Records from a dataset
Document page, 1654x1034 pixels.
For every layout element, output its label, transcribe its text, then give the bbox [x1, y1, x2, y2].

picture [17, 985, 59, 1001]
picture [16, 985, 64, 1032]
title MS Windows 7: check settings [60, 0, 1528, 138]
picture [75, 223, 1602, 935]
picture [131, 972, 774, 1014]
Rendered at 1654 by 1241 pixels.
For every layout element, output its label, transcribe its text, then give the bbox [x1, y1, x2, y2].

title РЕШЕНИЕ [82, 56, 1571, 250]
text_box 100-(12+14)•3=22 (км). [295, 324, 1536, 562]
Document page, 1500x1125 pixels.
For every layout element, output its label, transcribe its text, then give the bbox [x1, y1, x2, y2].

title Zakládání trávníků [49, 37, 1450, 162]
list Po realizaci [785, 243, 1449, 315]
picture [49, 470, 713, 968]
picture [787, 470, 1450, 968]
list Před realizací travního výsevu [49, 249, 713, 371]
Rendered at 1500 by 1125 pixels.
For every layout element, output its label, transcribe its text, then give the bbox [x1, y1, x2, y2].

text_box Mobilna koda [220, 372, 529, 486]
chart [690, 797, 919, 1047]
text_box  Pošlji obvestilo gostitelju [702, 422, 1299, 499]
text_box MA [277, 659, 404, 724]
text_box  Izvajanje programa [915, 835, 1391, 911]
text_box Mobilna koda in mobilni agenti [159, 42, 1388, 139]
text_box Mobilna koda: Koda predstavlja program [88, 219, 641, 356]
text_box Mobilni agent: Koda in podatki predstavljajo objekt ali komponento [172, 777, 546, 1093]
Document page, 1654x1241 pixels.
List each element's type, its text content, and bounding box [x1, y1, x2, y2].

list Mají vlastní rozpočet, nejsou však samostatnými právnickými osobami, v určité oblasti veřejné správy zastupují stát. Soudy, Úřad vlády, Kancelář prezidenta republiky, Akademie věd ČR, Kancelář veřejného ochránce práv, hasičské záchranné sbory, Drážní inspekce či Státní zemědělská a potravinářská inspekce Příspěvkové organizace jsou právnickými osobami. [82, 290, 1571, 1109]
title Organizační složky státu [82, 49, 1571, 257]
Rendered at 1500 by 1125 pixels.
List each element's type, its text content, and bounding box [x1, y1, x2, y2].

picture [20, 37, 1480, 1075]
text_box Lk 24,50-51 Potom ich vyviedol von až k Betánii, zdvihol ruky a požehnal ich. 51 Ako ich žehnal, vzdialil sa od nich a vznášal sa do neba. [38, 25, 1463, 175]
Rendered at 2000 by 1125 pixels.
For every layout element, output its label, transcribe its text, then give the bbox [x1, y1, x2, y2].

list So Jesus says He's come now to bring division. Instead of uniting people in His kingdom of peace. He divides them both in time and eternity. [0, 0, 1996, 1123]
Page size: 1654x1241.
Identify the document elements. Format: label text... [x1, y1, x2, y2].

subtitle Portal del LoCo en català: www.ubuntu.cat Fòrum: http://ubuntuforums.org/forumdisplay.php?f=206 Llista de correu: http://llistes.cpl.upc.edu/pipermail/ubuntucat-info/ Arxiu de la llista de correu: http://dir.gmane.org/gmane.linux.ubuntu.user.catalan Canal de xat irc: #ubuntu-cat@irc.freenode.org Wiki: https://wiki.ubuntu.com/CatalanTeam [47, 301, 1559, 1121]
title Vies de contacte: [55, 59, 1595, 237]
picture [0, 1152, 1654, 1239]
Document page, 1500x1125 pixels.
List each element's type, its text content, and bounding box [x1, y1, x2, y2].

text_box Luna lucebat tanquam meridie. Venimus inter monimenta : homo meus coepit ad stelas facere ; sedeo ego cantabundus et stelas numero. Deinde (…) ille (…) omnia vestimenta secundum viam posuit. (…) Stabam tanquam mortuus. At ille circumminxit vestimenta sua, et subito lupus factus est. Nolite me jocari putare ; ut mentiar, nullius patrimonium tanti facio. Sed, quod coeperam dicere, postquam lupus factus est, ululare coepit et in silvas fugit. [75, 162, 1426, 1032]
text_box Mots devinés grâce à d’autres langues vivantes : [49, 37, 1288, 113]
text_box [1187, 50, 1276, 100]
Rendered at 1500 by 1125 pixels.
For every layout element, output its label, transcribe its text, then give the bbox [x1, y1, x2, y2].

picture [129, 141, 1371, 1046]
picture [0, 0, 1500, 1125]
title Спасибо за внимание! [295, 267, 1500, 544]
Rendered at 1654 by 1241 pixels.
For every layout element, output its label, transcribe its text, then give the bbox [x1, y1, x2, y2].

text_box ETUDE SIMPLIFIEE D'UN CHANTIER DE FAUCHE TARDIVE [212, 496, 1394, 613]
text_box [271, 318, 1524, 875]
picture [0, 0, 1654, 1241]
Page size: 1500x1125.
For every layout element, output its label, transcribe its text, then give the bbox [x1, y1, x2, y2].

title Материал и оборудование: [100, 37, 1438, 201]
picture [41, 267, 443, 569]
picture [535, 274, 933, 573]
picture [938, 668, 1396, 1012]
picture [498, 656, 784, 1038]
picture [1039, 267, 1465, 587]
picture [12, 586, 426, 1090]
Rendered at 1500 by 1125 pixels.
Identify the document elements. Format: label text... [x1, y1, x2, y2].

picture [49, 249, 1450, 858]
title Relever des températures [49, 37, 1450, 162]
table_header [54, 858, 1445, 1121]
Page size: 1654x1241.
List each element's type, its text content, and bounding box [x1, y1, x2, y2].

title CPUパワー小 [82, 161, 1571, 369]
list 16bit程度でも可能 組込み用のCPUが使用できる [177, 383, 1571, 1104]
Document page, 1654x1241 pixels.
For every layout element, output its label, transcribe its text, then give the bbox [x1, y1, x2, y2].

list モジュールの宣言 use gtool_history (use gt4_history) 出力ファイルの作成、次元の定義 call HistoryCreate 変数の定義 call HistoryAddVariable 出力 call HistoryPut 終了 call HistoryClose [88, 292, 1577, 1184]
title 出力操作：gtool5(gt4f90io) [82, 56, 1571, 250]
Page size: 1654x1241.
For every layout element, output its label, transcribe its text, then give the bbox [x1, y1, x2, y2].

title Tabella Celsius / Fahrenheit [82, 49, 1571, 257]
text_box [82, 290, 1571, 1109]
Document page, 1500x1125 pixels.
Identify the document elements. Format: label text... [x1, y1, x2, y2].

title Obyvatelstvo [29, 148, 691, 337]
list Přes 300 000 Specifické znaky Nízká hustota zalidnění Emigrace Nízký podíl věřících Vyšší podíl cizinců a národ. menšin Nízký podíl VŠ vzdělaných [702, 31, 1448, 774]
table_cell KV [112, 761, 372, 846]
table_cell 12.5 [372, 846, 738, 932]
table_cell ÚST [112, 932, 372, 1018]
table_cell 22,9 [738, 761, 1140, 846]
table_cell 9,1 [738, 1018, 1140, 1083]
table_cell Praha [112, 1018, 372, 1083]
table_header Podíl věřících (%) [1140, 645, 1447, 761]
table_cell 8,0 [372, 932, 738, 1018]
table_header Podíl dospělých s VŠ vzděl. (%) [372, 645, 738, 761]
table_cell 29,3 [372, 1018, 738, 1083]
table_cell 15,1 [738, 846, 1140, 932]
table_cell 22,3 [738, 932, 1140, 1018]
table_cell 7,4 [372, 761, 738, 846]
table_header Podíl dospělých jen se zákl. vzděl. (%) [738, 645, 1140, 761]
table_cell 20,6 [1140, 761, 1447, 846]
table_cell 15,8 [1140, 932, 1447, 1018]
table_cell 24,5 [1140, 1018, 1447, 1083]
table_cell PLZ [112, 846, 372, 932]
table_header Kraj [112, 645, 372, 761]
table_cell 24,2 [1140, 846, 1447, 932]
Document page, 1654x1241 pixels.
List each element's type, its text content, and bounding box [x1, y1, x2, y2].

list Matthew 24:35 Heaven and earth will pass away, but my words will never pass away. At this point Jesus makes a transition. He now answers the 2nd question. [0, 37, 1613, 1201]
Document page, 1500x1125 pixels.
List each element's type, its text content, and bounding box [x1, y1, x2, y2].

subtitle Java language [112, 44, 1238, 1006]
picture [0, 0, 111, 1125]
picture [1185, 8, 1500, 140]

- Directions for this task: Reproduce, word for word, everything from the start of the listing down to the line containing "picture [131, 972, 774, 1014]", with both ends included.

- The output:
Document page, 1654x1034 pixels.
For every layout element, output its label, transcribe its text, then give the bbox [x1, y1, x2, y2].

picture [17, 985, 59, 1001]
picture [16, 985, 64, 1032]
title MS Windows 7: check settings [60, 0, 1528, 138]
picture [75, 223, 1602, 935]
picture [131, 972, 774, 1014]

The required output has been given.